Kahn-Frust "Werde es nie verstehen"


Er wollte seinen Mund halten und sich ganz in den Dienst der Mannschaft stellen: Aber jetzt hat Oliver Kahn in einem Interview seinem Frust Luft gemacht und Klinsmann angegriffen.

Oliver Kahn hat in einem Interview mit dem "Spiegel" seine schwierige Position als Ersatztorhüter der deutschen Fußball-Nationalmannschaft beschrieben und dabei auch Bundestrainer Jürgen Klinsmann kritisiert. "Auf der einen Seite versuche ich immer zu tun, was für die Mannschaft nötig ist, weil ich mich selbst zurücknehmen kann. Auf der anderen Seite habe ich ihm deutlich gesagt, dass ich das nie nachvollziehen und verstehen werde, warum ich nicht mehr die Nummer eins bin", sagte Kahn.

Es habe "nie eine Erklärung" für die Zurückversetzung gegeben, behauptet Kahn, der die bisherigen vier WM- Spiele des deutschen Teams von der Reservebank aus verfolgen musste. "Es gab nur die Aussage: Wir machen das jetzt mal mit Jens Lehmann, der Jens ist die Nummer eins bei der WM. Man sprach von einem 'Tick', den er besser sein solle. Entschuldigung, aber wechselt man die langjährige Nummer eins aus, wenn diese konstant spielt, wenn ein anderer einen 'Tick' besser sein soll? Das ist für mich keine Begründung", konstatierte der ehemalige "Welttorhüter" mit bitterem Unterton.
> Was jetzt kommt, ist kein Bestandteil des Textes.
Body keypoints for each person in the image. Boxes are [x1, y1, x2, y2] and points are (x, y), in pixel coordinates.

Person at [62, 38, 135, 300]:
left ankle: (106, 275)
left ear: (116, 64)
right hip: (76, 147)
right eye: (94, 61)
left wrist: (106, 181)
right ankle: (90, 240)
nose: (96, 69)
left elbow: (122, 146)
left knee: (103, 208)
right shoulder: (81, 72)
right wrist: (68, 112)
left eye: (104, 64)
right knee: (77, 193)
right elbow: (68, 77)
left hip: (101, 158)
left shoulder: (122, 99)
Als Gegenbeispiele führte er die bei der WM als Nummer 1 aufgebotenen Kollegen anderer Länder an: Fabien Barthez (Frankreich), Edwin van der Sar (Niederlande) und Gianluigi Buffon (Italien). "Wo ist da der Unterschied? Ich habe zwei Jahre auf höchstem Niveau gespielt. Meine Champions-League-Spiele gut gemacht, bin zwei Mal deutscher Meister und Pokalsieger geworden und habe eine riesige Turnier-Erfahrung. Es gab eigentlich keinen Grund, die Nummer eins abzusetzen."

Seine Rolle als Nummer zwei sei für ihn "nicht angenehm. Der Weg zur Bank war jedes Mal ein schwerer Gang. "Ich beobachte das Spiel, versuche mir über das Sportliche ein Bild zu machen und verschwinde hinterher so schnell wie möglich in die Kabine", sagte er. Doch er wolle nicht derjenige sein, "der sich griesgrämig in sein Zimmer verkriecht. Ich wollte, dass die Mitspieler von meiner Rolle profitieren können".